On s’étonnera peut-être que notre rédacteur abandonne sa haute situation pour s’occuper de politique, qu’il consente à s’abaisser de la littérature à la farce, de l’Odéon aux pupazzi.
Le sacrifice est en effet considérable.
Notre ami a d’autant plus de mérite à descendre dans l’arène politique, qu’en dehors d’un grand drame en cinq actes et en vers, tout prêt pour l’Odéon, il collabore sous divers pseudonymes à un certain nombre de journaux quotidiens.
Mais JACQUES TRÉMORA est un des rares citoyens vraiment dévoués qui nous restent. Il ne recule devant rien pour défendre la cause du peuple.
D’ailleurs, les événements l’ont poussé à bout. Il ne peut plus se taire. Il éclate enfin, – dynamite lui-même.
L’unité de son œuvre est patente : Détruire TOUT pour mettre à sa place : RIEN.
JACQUES TRÉMORA est le candidat du néant.
C’est le beau nihiliste dans le sens propre du mot.
Il ne montera qu’une fois à la tribune, mais, après lui, personne n’y montera plus.
On le sait, JACQUES TRÉMORA est sourd comme Ronsard, les interruptions le toucheront donc peu. Il est muet comme Maubant, mais il porte sur lui d’infailibles moyens de convaincre. Notre ami ne circule jamais sans une ceinture bourrée de cartouches de dynamite.
C’est alors qu’on verra l’inanité profonde des élections législatives.

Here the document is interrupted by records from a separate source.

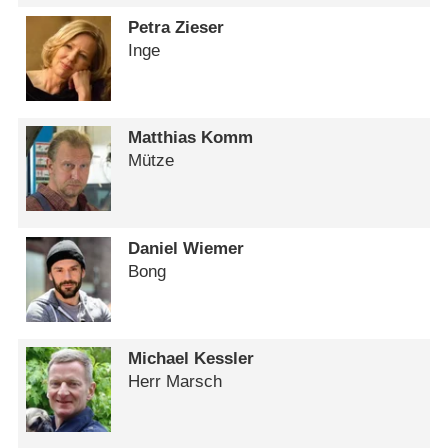
Petra Zieser
Inge
Matthias Komm
Mütze
Daniel Wiemer
Bong
Michael Kessler
Herr Marsch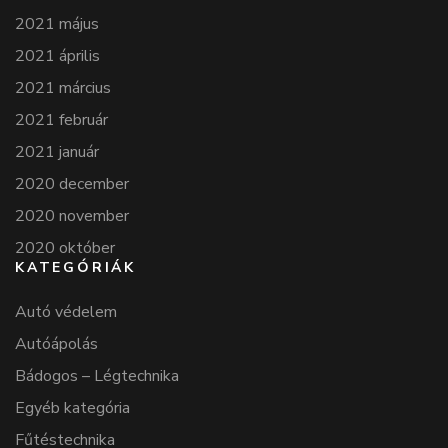
2021 május
2021 április
2021 március
2021 február
2021 január
2020 december
2020 november
2020 október
KATEGÓRIÁK
Autó védelem
Autóápolás
Bádogos – Légtechnika
Egyéb kategória
Fűtéstechnika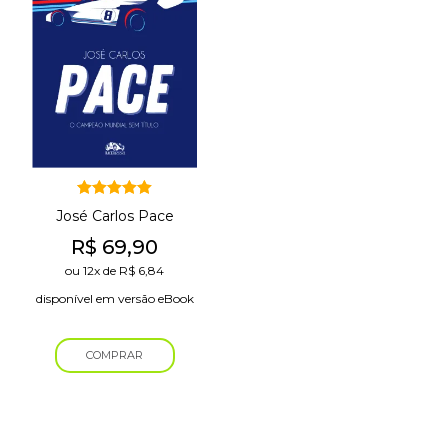
Avaliação
José Carlos Pace
5.00
de 5
R$
69,90
ou
12x
de
R$
6,84
disponível em versão eBook
COMPRAR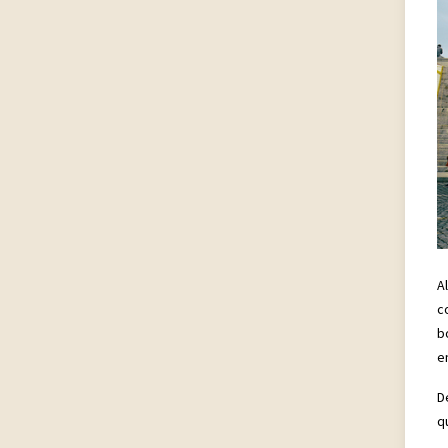
A
c
b
e
D
q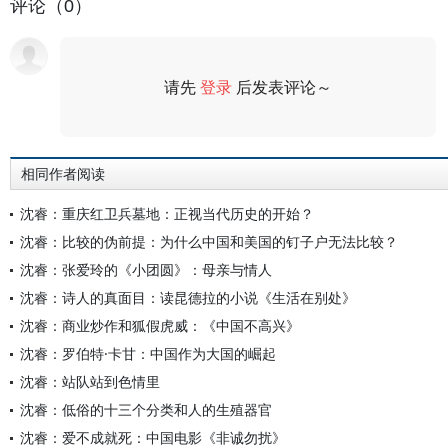
评论（0）
请先
登录
后发表评论～
评论
相同作者阅读
沈睿：重庆红卫兵墓地：正视当代历史的开始？
沈睿：比较的伪前提：为什么中国和美国的钉子户无法比较？
沈睿：张爱玲的《小团圆》：母亲与情人
沈睿：诗人的真面目：读昆德拉的小说《生活在别处》
沈睿：商业炒作和狐假虎威：《中国不高兴》
沈睿：罗伯特·卡甘：中国作为大国的崛起
沈睿：站队站到色情里
沈睿：低俗的十三个分类和人的生殖器官
沈睿：爱不成就死：中国电影《非诚勿扰》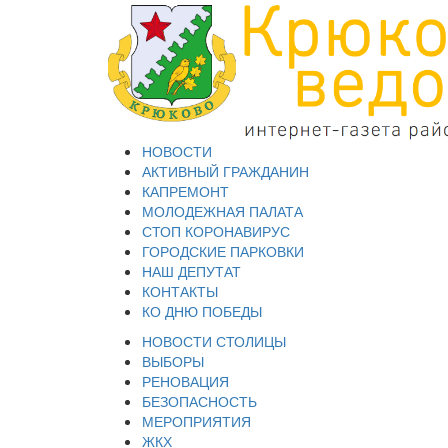
НОВОСТИ
АКТИВНЫЙ ГРАЖДАНИН
КАПРЕМОНТ
МОЛОДЕЖНАЯ ПАЛАТА
СТОП КОРОНАВИРУС
ГОРОДСКИЕ ПАРКОВКИ
НАШ ДЕПУТАТ
КОНТАКТЫ
КО ДНЮ ПОБЕДЫ
НОВОСТИ СТОЛИЦЫ
ВЫБОРЫ
РЕНОВАЦИЯ
БЕЗОПАСНОСТЬ
МЕРОПРИЯТИЯ
ЖКХ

En présence d’un tel programme, personne ne peut hésiter.
Pas d’abstentions !
Électeurs ! aux urnes !
Votez tous pour JACQUES TRÉMORA,
le seul candidat vraiment progressiste.
Et que Dieu vous ait en sa sainte garde.
GEORGES RALL.
*
JACQUES TRÉMORA
_____
PAS DE PHRASES !
_____
Pas de phrases, des actes ! Tel est mon programme, et j’y serai d’autant plus fidèle que, la nature m’ayant privé des organes de l’ouïe et de la parole, silencieux comme un muet, je frapperai comme un sourd.
Le but de mes constants efforts est l’extinction de l’espèce humaine. La première loi que je proposerai aura donc pour double effet de décerner une prime aux célibataires et de priver de leurs droits civils et politiques les gens mariés.
D’ailleurs, je tiens pour la paix éternelle et la littérature naturaliste, et je suis toujours chargé de dynamite.
Jacques TRÉMORA.
*
NOTRE PRIME
_____
La NOUVELLE RIVE GAUCHE, désirant mettre ses lecteurs à même de pratiquer les théories de son candidat
JACQUES TRÉMORA,
donne en prime à tous ses abonnés un paquet de cartouches de DYNAMITE.
_____
(1) Pseudonyme collectif de Léo Trézenik, Charles Morice et Georges Rall.